Korruptions-Bekämpfung: Verpasste Chance für die Schweiz
Zürich/Lausanne, 12. Mai 2016
Nach dem weltweiten Skandal rund um die Panama Papers fiel die Erklärung, die heute an der Gipfelkonferenz zur Korruptionsbekämpfung verabschiedet wurde, recht ambitioniert aus: Firmen, die in erster Linie verschleiern sollen, wer hinter ihnen steckt, sollen künftig keine Existenzberechtigung mehr haben. Denn zum ersten Mal wurde an einem hochrangig besetzten Gipfel festgehalten, dass es für die Korruptionsbekämpfung entscheidend ist, die wirtschaftlich Berechtigten von Gesellschaften öffentlich zu machen. Die teilnehmenden Staaten taten auch ihren Willen kund, Steuerhinterziehung zu bekämpfen und jene zu bestrafen, die diese erleichtern. Die Gipfel-Erklärung zeigt, dass die bestehenden rechtlichen Mechanismen nicht ausreichen und erweitert werden müssen, wenn die Korruption wirksam bekämpft werden soll.
Die „Panama Papers“ haben einmal mehr die Rolle der Schweiz in der weltweiten Korruption und Steuerhinterziehung aufgezeigt, Trotzdem schob die Schweiz in ihrer Erklärung zum Londoner Gipfel die Verantwortung in erster Linie auf die Länder des Südens ab und betonte, die Schweiz habe ihre Gesetze längst den internationalen Standards angepasst.
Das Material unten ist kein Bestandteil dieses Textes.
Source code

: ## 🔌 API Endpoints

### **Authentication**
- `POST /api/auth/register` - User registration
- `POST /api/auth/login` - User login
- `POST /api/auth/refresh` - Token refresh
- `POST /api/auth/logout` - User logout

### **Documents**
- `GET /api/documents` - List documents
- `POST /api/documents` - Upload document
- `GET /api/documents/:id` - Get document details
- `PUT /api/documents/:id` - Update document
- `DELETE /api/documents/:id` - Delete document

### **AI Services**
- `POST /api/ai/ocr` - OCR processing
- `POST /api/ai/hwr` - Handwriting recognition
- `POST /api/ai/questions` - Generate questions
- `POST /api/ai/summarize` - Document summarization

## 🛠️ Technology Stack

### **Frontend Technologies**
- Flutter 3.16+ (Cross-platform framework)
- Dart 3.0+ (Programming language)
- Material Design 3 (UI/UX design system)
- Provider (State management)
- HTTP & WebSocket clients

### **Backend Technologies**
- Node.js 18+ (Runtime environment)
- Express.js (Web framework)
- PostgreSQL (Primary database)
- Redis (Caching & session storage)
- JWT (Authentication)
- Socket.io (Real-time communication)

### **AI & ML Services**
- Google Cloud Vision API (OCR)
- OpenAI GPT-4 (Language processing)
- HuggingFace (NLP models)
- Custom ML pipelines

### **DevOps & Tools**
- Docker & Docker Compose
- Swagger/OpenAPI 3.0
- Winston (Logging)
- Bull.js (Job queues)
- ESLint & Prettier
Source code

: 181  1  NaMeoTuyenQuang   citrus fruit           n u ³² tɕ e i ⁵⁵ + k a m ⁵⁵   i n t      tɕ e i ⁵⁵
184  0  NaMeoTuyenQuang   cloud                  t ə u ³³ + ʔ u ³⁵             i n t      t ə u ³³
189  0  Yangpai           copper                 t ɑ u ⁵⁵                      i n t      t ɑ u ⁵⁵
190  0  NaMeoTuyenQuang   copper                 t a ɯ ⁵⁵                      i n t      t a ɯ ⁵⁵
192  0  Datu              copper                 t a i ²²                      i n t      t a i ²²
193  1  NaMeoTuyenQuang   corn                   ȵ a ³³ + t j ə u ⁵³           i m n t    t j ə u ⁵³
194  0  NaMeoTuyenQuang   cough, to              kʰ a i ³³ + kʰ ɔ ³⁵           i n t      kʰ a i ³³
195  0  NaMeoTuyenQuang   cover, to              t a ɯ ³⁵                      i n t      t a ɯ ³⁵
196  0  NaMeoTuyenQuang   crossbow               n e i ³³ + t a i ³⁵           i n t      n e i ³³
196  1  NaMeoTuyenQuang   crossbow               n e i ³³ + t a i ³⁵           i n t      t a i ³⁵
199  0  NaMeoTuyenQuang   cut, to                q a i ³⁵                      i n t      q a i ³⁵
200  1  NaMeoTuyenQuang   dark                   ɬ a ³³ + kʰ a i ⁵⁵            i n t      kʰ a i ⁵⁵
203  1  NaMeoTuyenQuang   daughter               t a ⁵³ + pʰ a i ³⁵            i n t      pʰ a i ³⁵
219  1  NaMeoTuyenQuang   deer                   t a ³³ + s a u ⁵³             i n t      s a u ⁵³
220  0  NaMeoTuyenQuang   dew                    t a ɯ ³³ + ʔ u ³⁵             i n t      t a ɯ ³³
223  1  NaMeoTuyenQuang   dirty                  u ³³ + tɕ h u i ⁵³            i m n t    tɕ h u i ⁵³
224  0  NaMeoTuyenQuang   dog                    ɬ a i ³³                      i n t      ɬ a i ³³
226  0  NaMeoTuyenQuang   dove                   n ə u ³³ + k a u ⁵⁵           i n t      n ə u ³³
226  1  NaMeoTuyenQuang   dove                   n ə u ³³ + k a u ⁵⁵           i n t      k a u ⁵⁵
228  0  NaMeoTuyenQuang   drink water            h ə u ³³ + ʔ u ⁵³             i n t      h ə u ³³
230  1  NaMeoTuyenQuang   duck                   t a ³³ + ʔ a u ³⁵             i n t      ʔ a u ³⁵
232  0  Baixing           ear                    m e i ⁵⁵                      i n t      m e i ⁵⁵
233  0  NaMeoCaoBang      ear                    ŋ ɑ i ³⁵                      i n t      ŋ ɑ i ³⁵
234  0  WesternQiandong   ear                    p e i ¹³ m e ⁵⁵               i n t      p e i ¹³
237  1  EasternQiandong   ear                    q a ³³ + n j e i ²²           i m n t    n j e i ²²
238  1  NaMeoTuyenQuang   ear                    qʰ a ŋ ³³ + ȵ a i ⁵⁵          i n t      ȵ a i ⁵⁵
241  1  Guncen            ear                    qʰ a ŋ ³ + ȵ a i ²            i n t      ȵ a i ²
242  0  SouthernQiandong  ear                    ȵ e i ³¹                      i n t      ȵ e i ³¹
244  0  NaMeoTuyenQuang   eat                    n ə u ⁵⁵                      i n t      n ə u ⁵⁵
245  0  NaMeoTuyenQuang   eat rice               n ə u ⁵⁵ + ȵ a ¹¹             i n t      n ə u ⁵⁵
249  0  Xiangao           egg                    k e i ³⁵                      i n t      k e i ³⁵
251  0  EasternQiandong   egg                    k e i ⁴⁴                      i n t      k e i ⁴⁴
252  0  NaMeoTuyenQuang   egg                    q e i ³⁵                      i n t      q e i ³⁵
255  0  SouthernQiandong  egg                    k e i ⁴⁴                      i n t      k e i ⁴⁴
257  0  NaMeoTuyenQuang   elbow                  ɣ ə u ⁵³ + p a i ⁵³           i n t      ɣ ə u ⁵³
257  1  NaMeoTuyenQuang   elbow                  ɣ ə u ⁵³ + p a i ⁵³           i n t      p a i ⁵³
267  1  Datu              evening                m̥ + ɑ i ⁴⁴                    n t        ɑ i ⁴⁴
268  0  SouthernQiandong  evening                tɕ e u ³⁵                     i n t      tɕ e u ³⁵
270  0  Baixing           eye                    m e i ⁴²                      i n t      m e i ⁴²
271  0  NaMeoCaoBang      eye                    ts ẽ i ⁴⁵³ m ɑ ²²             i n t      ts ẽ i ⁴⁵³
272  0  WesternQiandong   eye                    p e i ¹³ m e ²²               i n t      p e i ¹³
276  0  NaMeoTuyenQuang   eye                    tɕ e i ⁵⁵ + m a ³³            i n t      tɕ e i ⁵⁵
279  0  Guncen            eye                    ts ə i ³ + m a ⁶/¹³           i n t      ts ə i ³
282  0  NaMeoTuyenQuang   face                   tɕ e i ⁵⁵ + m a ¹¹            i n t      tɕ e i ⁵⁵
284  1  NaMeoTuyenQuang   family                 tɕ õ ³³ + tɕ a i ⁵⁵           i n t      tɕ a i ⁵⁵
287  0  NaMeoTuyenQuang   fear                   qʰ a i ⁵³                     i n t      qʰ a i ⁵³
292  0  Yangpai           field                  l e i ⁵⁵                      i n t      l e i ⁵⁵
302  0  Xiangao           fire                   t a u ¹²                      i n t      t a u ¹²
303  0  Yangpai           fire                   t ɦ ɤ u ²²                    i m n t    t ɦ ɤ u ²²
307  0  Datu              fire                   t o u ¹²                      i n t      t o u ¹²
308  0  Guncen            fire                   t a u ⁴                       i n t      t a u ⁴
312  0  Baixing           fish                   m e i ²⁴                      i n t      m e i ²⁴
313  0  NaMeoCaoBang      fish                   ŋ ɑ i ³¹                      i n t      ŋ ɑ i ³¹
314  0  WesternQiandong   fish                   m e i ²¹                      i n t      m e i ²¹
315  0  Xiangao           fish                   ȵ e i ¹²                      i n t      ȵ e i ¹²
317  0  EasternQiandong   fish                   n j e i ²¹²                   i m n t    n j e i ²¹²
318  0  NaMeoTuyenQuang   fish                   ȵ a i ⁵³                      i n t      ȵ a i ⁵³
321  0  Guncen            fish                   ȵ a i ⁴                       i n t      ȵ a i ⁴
In Bezug auf die wirtschaftlich Berechtigten von Firmen signalisierte sie zwar Bereitschaft, mit ausländischen Behörden Informationen auszutauschen – aber nur von Fall zu Fall. Zur Forderung nach einem öffentlichen Zugang zu diesen Informationen äusserte sie sich nicht. Die Mitteilung des EDA nennt auch keine konkreten Massnahmen, mit denen gegen die Beihilfe zur Steuerhinterziehung vorgegangen werden soll. Statt bei der internationalen Bekämpfung von Korruption und Steuerhinterziehung voran zu gehen, will die Schweiz offenbar zuwarten, bis sie die internationale Entwicklung zwingt, Massnahmen zu ergreifen.
In einem Punkt jedoch geht die Schweiz über die gemeinsame Gipfel-Erklärung hinaus: Sie will zusammen mit Grossbritannien nach Wegen für mehr Transparenz bei Zahlungen von Rohstoffhändlern an Regierungen suchen. Sollte ein solcher Standard eingeführt werden, müssten auch Schweizer Rohstoffhändler künftig öffentlich machen, welche Zahlungen sie für den Kauf von Öl oder Erzen an Regierungen rohstoffreicher Länder leisten. Diese Summen sind enorm: Gemäss einer Studie von Swissaid, NRGI und der EvB aus dem Jahr 2014 haben Schweizer Händler zwischen 2011 und 2013 Zahlungen an die Regierungen der zehn wichtigsten ölproduzierenden Länder in Subsahara-Afrika geleistet, die 12% der Staatseinnahmen und dem Doppelten der Entwicklungshilfegelder für diese Länder entsprechen. Die Möglichkeit, mehr Transparenz im Rohstoffhandel zu schaffen, böte sich bei der Revision des Aktienrechts, die Ende Jahr ans Parlament gehen wird.